LVM, the Linux logical volume manager included in the Linux kernel uses the device-mapper functionality to allow easy administration and creation of logical volumes in your file system. This is great technology, but what happens when you are having hard drive problems and want o troubleshoot. How do you determine which physical drive your volume is mapped to? How to find out if the drive you are replacing is storing critical parts of your system?
Here is the technique I’ve used and it works pretty well.
The df command will tell you what volume a specific directory is on. the output of this command might look like this
# df /foo
Filesystem Size Used Avail Use% Mounted on
/dev/mapper/kubuntu--vg-Video 739G 645G 56G 93% /foo
Once you know the volume you are looking for you can use the lvs command to report information about logical volumes. Note, lvs seems to need root access so you may need to use sudo.
# sudo lvs -o +devices /dev/mapper/kubuntu--vg-Video
LV VG Attr LSize Pool Origin Data% Meta% Move Log Cpy%Sync Convert Devices
Video kubuntu-vg -wi-ao---- 750.00g /dev/sda5(128000)

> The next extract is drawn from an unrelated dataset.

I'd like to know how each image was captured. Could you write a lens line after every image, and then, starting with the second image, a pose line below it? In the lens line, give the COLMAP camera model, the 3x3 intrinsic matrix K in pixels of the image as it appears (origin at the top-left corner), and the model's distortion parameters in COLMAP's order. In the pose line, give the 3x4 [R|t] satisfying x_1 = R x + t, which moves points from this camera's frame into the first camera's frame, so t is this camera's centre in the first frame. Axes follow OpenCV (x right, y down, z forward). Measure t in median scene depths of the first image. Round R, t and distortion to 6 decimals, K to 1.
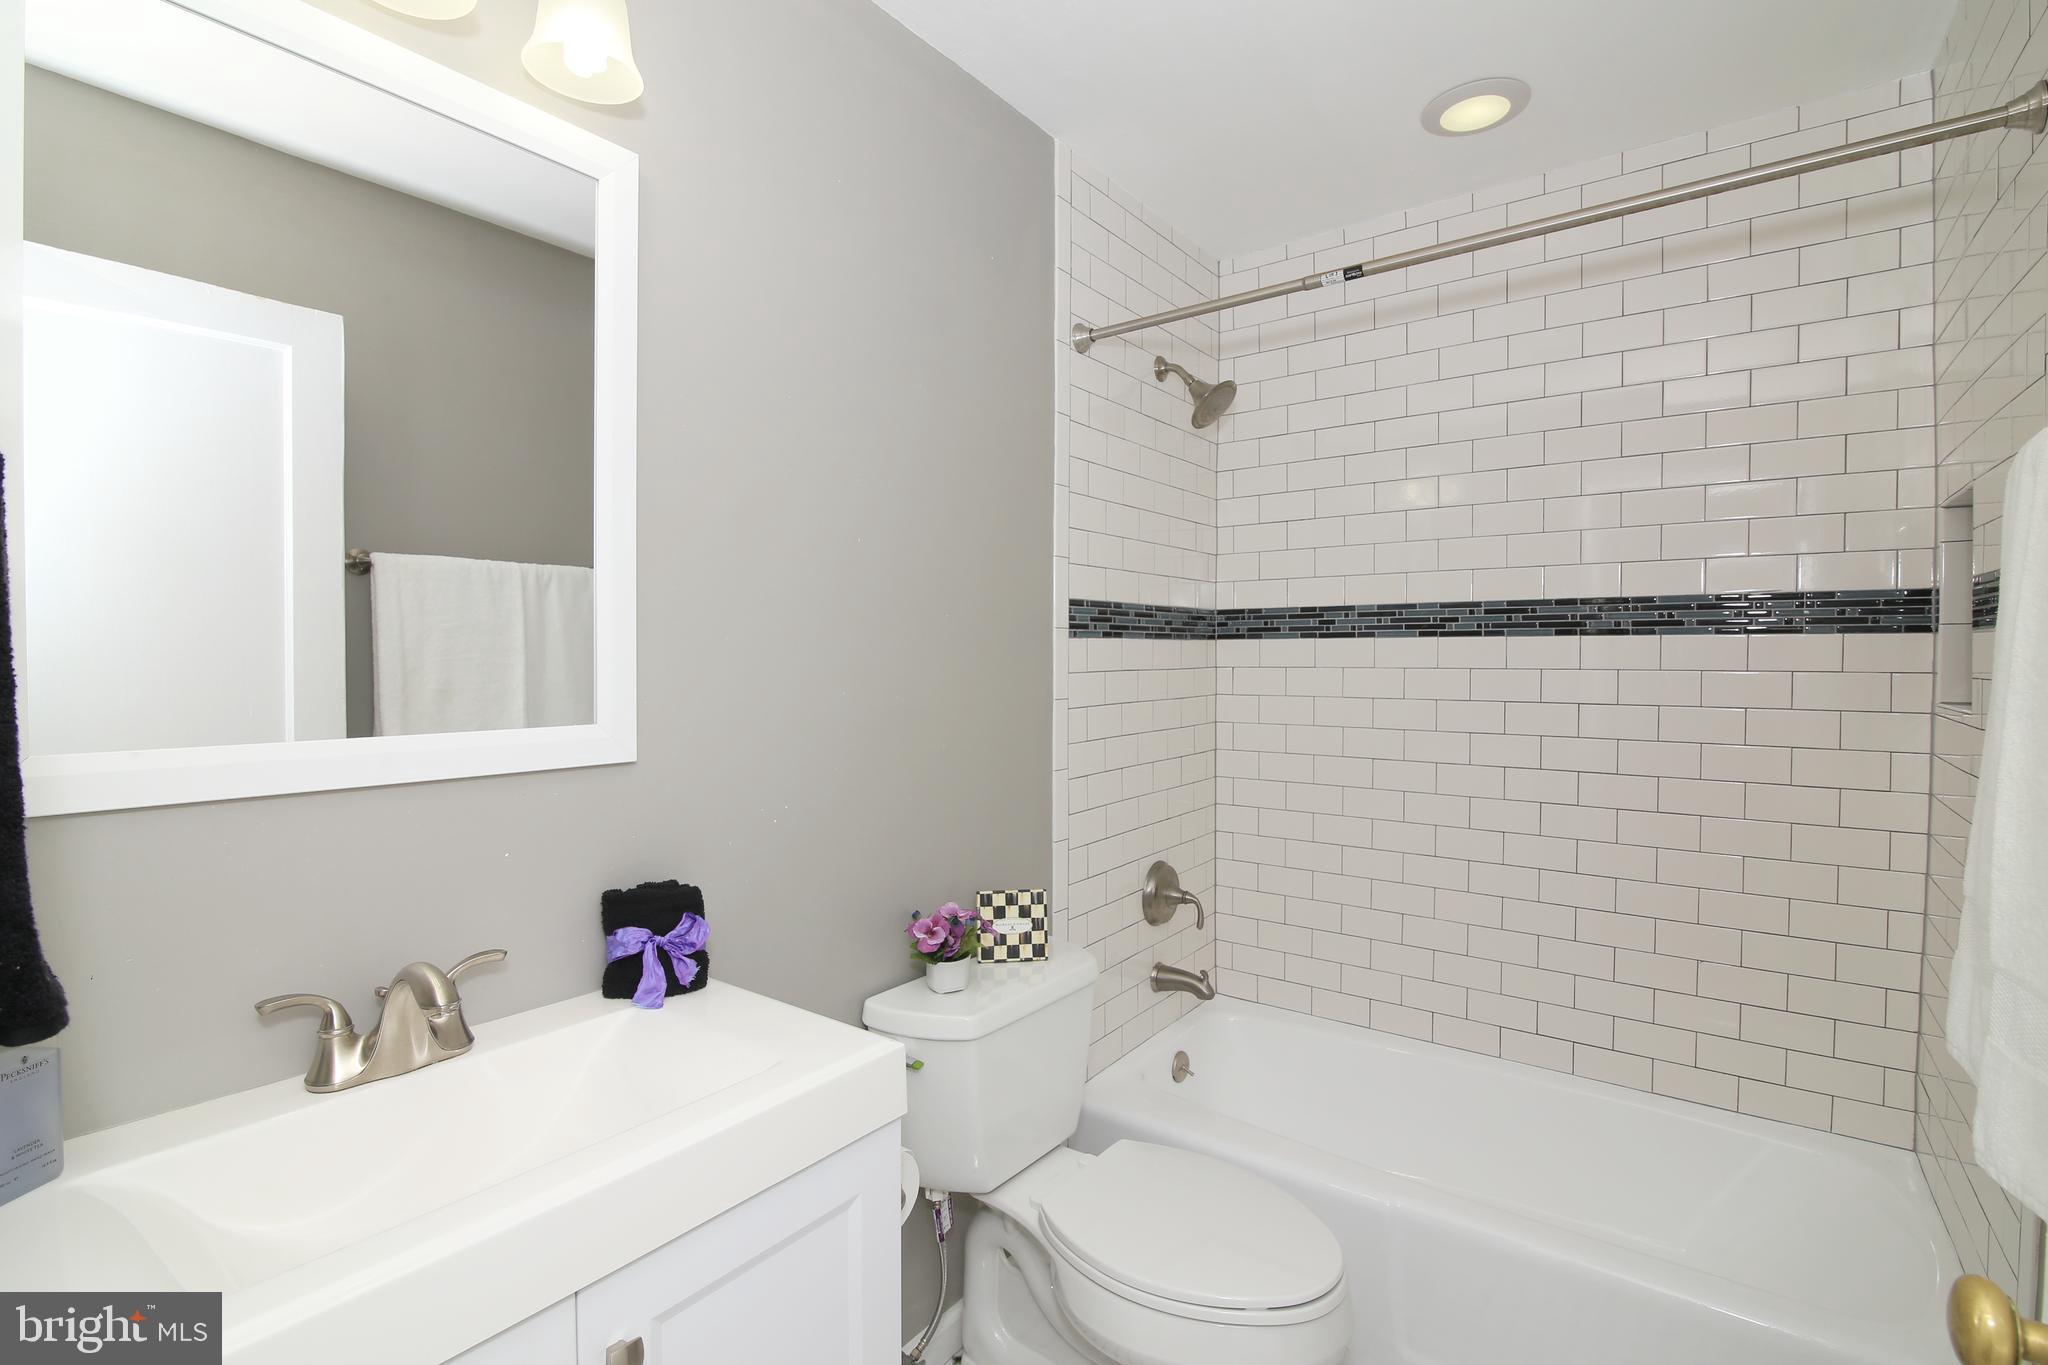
lens RADIAL K [[932.7, 0, 1031.3], [0, 932.7, 676.2], [0, 0, 1]] dist [-0.016295, 0.000545]
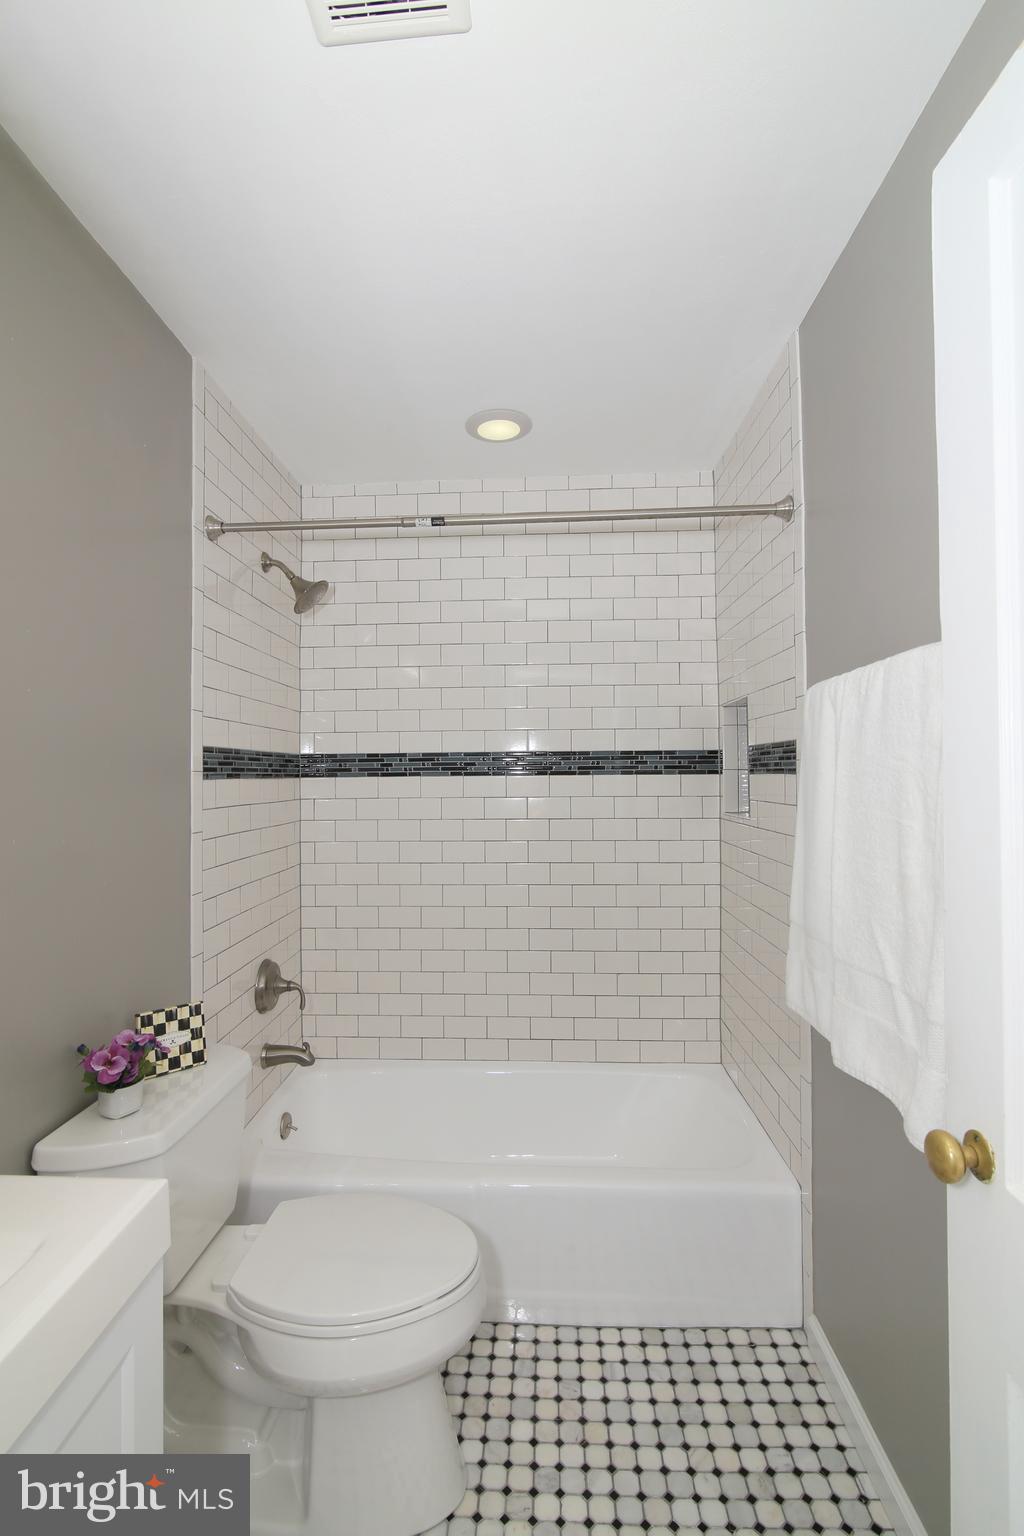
lens RADIAL K [[699.5, 0, 508.2], [0, 699.5, 769.2], [0, 0, 1]] dist [-0.016295, 0.000545]
pose [[0.835720, 0.001301, 0.549155, -0.116865], [0.021177, 0.999177, -0.034595, -0.015340], [-0.548748, 0.040541, 0.835004, 0.057737]]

So now we can see that the logical volum in question is on /dev/sda5
lshw can now show us what drive is on sda
# sudo lshw -class disk
description: ATA Disk
physical id: 0.0.0
bus info: scsi@0:0.0.0
logical name: /dev/sda
size: 1863GiB (2TB)
capabilities: partitioned partitioned:dos
configuration: ansiversion=5 logicalsectorsize=512 sectorsize=4096 signature=000c3f21
Now we know which drive is storing the content from the LVM in question and can migrate this over to a new hard drive.